__Assignment__
Arrange everything from the line containing "right shoulder: (456, 207, 11)" down to the line containing "left ankle: (520, 341, -6)" in the records below as a Markdown table with columns Row and Line, numbering each line and leaving out blank lines.

__Data extracts__
Segment Open

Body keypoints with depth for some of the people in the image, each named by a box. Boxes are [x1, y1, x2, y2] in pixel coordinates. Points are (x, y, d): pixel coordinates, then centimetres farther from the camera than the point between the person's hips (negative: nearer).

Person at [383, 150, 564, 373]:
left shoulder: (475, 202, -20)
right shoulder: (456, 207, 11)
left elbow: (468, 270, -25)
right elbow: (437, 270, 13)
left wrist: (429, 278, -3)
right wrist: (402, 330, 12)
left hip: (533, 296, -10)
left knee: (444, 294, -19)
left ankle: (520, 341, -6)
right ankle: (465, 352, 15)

Segment Closed
Segment Open

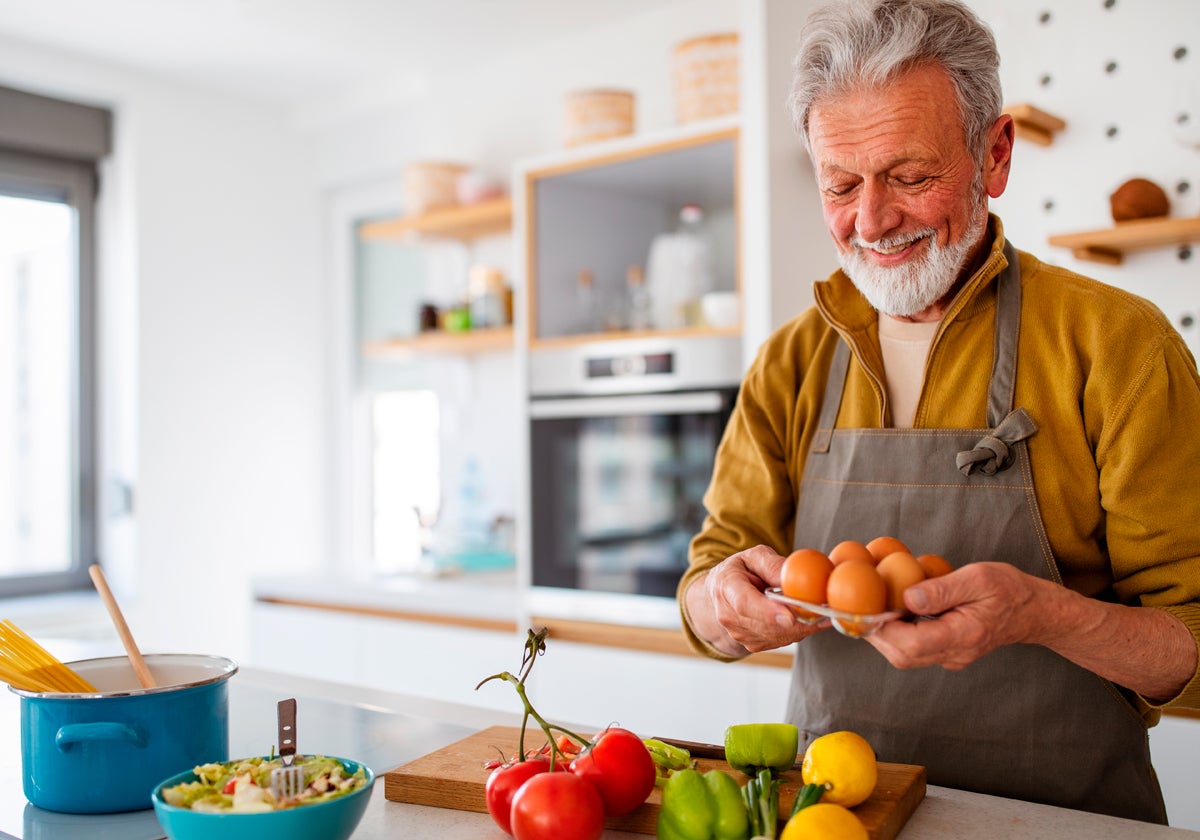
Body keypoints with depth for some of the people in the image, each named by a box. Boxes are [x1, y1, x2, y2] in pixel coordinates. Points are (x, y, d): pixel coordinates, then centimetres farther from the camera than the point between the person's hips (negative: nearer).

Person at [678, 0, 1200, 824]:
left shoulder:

Segment Closed

__Written solution__
| Row | Line |
|---|---|
| 1 | right shoulder: (456, 207, 11) |
| 2 | left elbow: (468, 270, -25) |
| 3 | right elbow: (437, 270, 13) |
| 4 | left wrist: (429, 278, -3) |
| 5 | right wrist: (402, 330, 12) |
| 6 | left hip: (533, 296, -10) |
| 7 | left knee: (444, 294, -19) |
| 8 | left ankle: (520, 341, -6) |